Wilber : Je ne vois pas d’autre voie. Ce qui doit arriver, dans un sens, est un mouvement de type « Vatican II » pour toutes les religions du monde, une tentative de se hisser à la hauteur du stade orange. Et bien sûr elles peuvent le faire à l’intérieur même de leurs traditions. Il y a, dans chaque grande religion, de nombreuses raisons légitimes pour passer à une compréhension au minimum géocentrique. Mais avant que cela n’arrive, vous avez raison, c’est « la règle des nazis ». Et bonne chance... (Ndt : Wilber fait référence à l'idéologie nazie en tant que paradigme d'une conscience totalement ethnocentrée). Le tapis roulant doit vraiment fonctionner dans le monde pour déplacer des masses de gens de l’ambre à l’orange, du mythique au rationnel. Et dans nos cercles d’influence, la tâche est bien sûr de faire passer les gens du vert au sarcelle (teal) et au turquoise, du pluraliste à l’intégral.
Cohen : La tâche qui nous incombe, dans nos cercles d’influence, est de prendre ce sentiment de soi hautement évolué et individué qui est le nôtre avec son extraordinaire capacité à l’objectivité et à l’auto-réflexivité et de le libérer de sa propre auto-adoration narcissique pour qu’il embrasse un cadre hiérarchique ou, comme vous dîtes holarchique, plus grand, dans un contexte évolutif ou de développement.

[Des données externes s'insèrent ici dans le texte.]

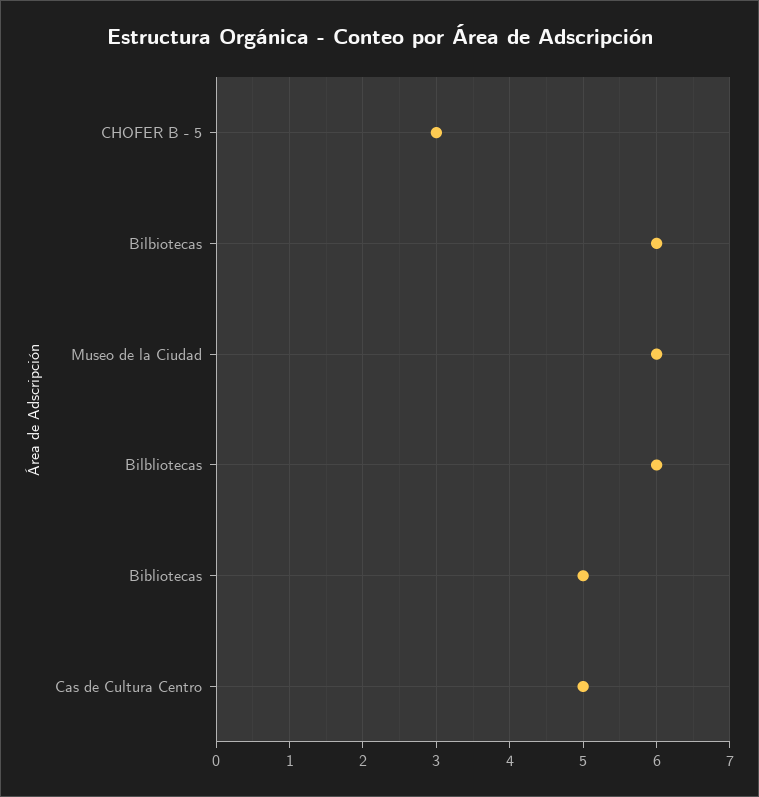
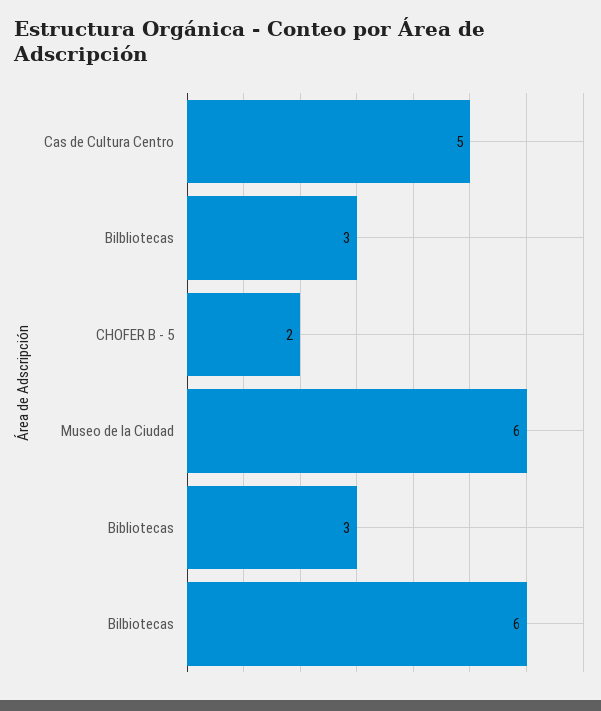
CHOFER B - 5: 3 -> 2
Bilbliotecas: 6 -> 3
Bibliotecas: 5 -> 3

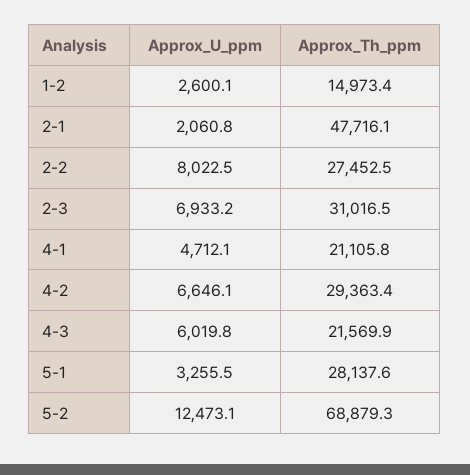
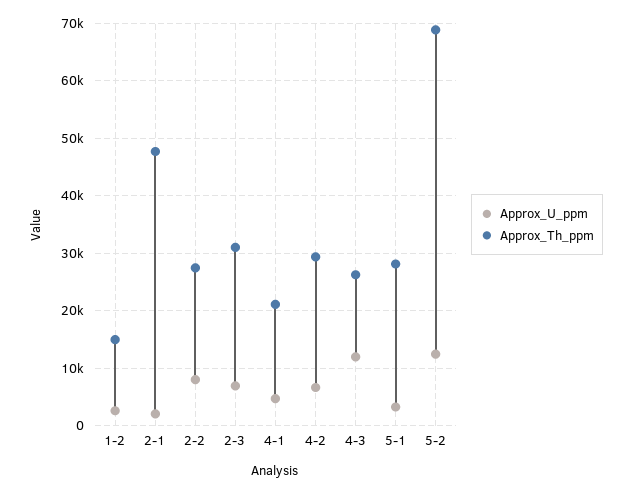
Approx_U_ppm, 4-3: 6019.8 -> 12000
Approx_Th_ppm, 4-3: 21569.9 -> 26000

Quand j’étais en visite en Israël, il y a quelques mois, je pensais beaucoup à tout cela. Il m’est apparu qu’à mesure que nous nous élevons à travers les stades de développement – de l’ambre chrétien, judaïque, islamique ou bouddhique etc... à l’orange et au vert jusqu’au deuxième tiers du spectre des niveaux de conscience et au-delà – le lieu d’identification du soi en évolution, en passant du géocentrique au Kosmocentrique commence tout naturellement à se détacher de toute identité qui ne serait pas universelle. Il semblerait que notre identité aille de plus en plus vers une perception de soi vraiment universelle et dans un même temps s’éloigne de toute notion de soi qui ne correspondrait pas à cela, y compris l’appartenance à une tradition historique, que celle-ci soit bouddhiste, juive, chrétienne, musulmane ou autre.
Wilber : Oui. Parce qu’alors tout ce qu’il reste à transcender est ce que les bouddhistes appellent « l’esprit de lignée ». Ce qu’il faut, en fait, c’est « transcender et inclure. » On peut toujours honorer notre lignée – c’est « inclure » – mais on doit également la transcender.
Cohen : Une identité Kosmocentrique telle que je l’entends, est basée sur l’éveil direct au soi authentique ou à l’impulsion évolutive qui - comme vous l'avez fait remarquer - commence seulement à émerger quelque part entre un niveau géocentrique et Kosmocentrique de développement.
Wilber : Et comme vous le savez, il n’y a pas encore de lignée correspondant à cela.
Cohen : C’est toute la question, car l’on s’identifie à l’impulsion créatrice en tant que telle, qui est en fin de compte la perception de soi Kosmocentrique comme elle est expérimentée le plus authentiquement. Et il n’y a pas d’identité relative pour cette partie du soi. Cela voudrait dire, par conséquent, qu’à mesure que l’humanité progresserait vers ces niveaux supérieurs – d’orange scientifique à pluraliste vert jusqu’au second tiers, et au-delà, c’est à dire en fin de compte d’une perspective géocentrique à une perspective plus Kosmocentrique – les pionniers se dissocieraient progressivement de toute identification à une lignée pour s’identifier de plus en plus à une vraie perception de soi universelle allant bien au-delà de toutes les différences relatives liées à une mythologie. Comme vous le disiez justement, il y a des interprétations plus élevées, plus profondes, et plus inclusives des mythes qui viennent des grandes traditions. Je dis néanmoins que les mythes eux-mêmes devraient finir par être transcendés radicalement. Ou au moins, le besoin de s’y identifier.
Wilber : Oui. Transcender et inclure.